#### [EXERCISE DIRECTIONS]
Within the data below, count every line that includes "protein" and report the total alone.

#### [RECORDED INFORMATION]
[Start of section]

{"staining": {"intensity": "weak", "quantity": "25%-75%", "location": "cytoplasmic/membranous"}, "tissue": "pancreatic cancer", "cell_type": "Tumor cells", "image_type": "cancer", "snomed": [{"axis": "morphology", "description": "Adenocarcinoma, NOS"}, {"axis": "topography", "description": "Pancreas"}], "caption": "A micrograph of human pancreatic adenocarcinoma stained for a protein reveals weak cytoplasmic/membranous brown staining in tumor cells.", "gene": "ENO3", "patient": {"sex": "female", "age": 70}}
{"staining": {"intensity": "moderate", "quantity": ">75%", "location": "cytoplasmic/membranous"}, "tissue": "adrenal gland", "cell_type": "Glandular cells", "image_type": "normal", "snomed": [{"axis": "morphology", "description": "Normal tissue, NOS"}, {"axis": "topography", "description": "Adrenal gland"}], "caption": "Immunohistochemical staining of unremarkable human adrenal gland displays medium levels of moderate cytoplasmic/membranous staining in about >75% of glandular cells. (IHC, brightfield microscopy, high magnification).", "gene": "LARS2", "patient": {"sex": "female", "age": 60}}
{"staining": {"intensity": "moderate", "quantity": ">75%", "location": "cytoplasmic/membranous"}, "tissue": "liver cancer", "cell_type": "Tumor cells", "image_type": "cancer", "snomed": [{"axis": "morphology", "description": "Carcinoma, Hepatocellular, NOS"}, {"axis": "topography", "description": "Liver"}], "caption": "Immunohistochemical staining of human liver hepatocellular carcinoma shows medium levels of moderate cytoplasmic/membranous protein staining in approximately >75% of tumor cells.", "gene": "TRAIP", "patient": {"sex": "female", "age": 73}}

[End of section]

#### [OUTPUT FOR THIS EXERCISE]
2